[Dataset entries]
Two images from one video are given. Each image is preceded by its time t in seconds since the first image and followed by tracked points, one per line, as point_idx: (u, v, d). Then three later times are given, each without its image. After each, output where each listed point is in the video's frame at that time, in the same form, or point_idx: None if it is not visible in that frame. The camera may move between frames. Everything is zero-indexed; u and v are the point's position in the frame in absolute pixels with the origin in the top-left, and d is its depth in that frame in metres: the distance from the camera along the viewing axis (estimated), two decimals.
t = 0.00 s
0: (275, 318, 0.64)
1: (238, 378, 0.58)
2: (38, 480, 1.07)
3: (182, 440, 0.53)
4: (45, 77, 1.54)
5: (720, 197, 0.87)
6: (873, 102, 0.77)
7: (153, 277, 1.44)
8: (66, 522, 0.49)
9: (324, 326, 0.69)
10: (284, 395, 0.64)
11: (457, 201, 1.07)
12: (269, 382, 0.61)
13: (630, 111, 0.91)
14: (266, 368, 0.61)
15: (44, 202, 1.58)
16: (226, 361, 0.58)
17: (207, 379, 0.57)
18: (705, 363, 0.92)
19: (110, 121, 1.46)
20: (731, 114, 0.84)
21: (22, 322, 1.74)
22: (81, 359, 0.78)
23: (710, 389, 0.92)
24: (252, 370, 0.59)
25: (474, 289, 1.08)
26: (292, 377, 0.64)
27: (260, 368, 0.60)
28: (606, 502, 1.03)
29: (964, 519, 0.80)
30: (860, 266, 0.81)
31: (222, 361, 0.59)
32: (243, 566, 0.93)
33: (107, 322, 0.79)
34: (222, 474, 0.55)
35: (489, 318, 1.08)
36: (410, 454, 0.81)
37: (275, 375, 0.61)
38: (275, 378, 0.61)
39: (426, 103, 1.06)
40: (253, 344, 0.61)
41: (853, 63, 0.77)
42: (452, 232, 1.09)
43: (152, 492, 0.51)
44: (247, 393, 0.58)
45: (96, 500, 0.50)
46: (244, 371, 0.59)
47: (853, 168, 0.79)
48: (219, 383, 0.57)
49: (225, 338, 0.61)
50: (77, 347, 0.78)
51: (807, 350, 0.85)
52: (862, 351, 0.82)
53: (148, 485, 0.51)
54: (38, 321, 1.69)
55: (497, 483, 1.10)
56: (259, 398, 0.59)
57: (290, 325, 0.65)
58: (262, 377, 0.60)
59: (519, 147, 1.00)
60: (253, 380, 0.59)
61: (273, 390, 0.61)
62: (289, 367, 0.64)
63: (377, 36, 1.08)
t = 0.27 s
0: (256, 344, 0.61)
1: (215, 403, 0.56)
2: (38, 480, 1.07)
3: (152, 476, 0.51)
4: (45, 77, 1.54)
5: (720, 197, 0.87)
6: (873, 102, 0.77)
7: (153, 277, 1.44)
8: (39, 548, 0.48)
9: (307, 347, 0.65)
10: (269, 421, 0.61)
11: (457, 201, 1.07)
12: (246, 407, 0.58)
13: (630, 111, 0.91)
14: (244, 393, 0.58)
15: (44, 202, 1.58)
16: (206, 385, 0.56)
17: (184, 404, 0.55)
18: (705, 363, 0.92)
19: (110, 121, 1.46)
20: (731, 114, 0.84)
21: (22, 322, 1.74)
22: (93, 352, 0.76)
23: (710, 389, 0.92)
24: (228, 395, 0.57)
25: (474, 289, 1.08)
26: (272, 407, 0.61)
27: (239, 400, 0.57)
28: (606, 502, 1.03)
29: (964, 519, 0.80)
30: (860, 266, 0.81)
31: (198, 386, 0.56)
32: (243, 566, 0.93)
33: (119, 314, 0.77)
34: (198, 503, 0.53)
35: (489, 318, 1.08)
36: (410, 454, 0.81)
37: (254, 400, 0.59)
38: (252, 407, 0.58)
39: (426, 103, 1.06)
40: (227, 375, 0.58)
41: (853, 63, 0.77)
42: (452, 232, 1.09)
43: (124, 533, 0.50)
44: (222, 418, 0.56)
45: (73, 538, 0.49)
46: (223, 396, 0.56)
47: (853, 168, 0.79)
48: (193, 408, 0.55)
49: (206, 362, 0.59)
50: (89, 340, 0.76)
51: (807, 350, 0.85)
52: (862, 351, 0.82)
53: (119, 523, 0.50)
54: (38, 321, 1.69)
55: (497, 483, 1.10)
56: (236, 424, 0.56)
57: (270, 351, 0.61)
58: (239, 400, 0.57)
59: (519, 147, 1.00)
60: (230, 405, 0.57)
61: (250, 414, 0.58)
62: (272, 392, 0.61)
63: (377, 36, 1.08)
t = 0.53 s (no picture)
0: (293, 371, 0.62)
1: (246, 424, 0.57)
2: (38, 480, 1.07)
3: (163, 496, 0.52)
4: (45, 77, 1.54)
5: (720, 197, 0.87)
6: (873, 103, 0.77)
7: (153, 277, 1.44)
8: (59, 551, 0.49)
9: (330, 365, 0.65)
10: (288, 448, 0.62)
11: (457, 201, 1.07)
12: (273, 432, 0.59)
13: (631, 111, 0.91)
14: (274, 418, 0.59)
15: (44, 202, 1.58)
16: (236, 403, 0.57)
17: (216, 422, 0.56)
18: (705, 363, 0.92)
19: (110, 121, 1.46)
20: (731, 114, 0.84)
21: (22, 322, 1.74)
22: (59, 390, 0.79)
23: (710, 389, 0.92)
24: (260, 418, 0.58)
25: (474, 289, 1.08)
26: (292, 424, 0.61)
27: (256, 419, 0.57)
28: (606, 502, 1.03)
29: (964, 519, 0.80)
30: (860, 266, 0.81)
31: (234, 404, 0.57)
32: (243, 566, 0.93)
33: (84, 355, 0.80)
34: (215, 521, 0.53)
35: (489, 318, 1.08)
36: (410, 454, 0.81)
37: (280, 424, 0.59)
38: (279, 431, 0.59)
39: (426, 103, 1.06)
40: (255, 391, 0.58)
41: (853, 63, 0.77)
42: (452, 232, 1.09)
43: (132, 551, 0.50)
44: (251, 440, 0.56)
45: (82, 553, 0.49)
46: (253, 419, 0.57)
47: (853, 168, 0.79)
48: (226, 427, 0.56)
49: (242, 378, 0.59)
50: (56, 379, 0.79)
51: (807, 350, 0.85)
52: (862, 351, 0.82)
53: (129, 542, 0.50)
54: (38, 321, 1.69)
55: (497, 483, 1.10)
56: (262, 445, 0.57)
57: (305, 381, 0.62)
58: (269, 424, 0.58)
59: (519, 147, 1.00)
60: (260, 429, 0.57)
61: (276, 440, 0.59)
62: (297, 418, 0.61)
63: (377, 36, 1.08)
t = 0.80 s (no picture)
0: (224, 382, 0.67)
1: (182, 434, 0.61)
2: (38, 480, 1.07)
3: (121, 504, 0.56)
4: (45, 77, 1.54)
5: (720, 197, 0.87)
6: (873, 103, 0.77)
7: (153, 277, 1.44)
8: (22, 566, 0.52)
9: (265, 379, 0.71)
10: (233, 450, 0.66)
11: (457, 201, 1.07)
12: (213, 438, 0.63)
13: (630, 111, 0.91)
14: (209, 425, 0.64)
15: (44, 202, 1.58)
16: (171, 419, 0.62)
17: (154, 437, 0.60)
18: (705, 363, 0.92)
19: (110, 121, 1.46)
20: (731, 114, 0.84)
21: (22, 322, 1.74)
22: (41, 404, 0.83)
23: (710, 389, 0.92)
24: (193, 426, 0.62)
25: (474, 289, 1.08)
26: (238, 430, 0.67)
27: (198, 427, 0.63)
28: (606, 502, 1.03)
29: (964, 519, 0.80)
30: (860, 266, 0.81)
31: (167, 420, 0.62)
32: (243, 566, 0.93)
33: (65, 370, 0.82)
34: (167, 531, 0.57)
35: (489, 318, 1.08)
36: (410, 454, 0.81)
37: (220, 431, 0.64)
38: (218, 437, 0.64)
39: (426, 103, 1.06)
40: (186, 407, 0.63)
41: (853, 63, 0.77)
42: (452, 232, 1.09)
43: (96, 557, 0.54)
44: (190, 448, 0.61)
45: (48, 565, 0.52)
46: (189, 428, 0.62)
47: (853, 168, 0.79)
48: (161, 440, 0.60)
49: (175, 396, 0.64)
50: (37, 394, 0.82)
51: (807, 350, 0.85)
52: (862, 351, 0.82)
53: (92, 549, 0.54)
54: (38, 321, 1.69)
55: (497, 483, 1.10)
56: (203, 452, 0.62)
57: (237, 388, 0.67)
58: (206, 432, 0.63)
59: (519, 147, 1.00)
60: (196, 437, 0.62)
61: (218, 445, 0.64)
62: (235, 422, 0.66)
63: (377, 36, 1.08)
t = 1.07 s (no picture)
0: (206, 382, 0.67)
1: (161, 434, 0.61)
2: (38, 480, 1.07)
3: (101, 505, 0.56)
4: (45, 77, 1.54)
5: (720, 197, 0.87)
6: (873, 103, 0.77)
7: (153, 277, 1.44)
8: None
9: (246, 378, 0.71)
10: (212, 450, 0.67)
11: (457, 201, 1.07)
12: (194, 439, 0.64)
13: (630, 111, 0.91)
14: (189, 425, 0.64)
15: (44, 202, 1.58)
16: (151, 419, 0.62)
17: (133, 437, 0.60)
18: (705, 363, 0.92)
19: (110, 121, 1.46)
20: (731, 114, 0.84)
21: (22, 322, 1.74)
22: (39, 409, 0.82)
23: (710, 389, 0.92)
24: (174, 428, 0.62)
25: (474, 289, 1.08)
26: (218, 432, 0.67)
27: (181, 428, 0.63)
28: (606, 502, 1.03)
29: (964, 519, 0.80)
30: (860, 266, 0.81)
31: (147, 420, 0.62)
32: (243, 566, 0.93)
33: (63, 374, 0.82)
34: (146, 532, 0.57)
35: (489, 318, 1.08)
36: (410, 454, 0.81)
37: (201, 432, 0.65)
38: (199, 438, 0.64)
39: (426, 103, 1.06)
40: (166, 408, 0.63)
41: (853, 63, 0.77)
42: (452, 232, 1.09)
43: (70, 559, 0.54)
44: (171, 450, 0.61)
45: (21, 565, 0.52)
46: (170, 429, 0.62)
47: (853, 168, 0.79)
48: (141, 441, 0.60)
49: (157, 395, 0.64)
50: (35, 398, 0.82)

* **Directions for this task**
With the line containing "31: (222, 361, 0.59)" as the last one, please set down exactly the lines of the records above from their very first line, and nothing more.

* **Task solution**
Two images from one video are given. Each image is preceded by its time t in seconds since the first image and followed by tracked points, one per line, as point_idx: (u, v, d). Then three later times are given, each without its image. After each, output where each listed point is in the video's frame at that time, in the same form, or point_idx: None if it is not visible in that frame. The camera may move between frames. Everything is zero-indexed; u and v are the point's position in the frame in absolute pixels with the origin in the top-left, and d is its depth in that frame in metres: the distance from the camera along the viewing axis (estimated), two decimals.
t = 0.00 s
0: (275, 318, 0.64)
1: (238, 378, 0.58)
2: (38, 480, 1.07)
3: (182, 440, 0.53)
4: (45, 77, 1.54)
5: (720, 197, 0.87)
6: (873, 102, 0.77)
7: (153, 277, 1.44)
8: (66, 522, 0.49)
9: (324, 326, 0.69)
10: (284, 395, 0.64)
11: (457, 201, 1.07)
12: (269, 382, 0.61)
13: (630, 111, 0.91)
14: (266, 368, 0.61)
15: (44, 202, 1.58)
16: (226, 361, 0.58)
17: (207, 379, 0.57)
18: (705, 363, 0.92)
19: (110, 121, 1.46)
20: (731, 114, 0.84)
21: (22, 322, 1.74)
22: (81, 359, 0.78)
23: (710, 389, 0.92)
24: (252, 370, 0.59)
25: (474, 289, 1.08)
26: (292, 377, 0.64)
27: (260, 368, 0.60)
28: (606, 502, 1.03)
29: (964, 519, 0.80)
30: (860, 266, 0.81)
31: (222, 361, 0.59)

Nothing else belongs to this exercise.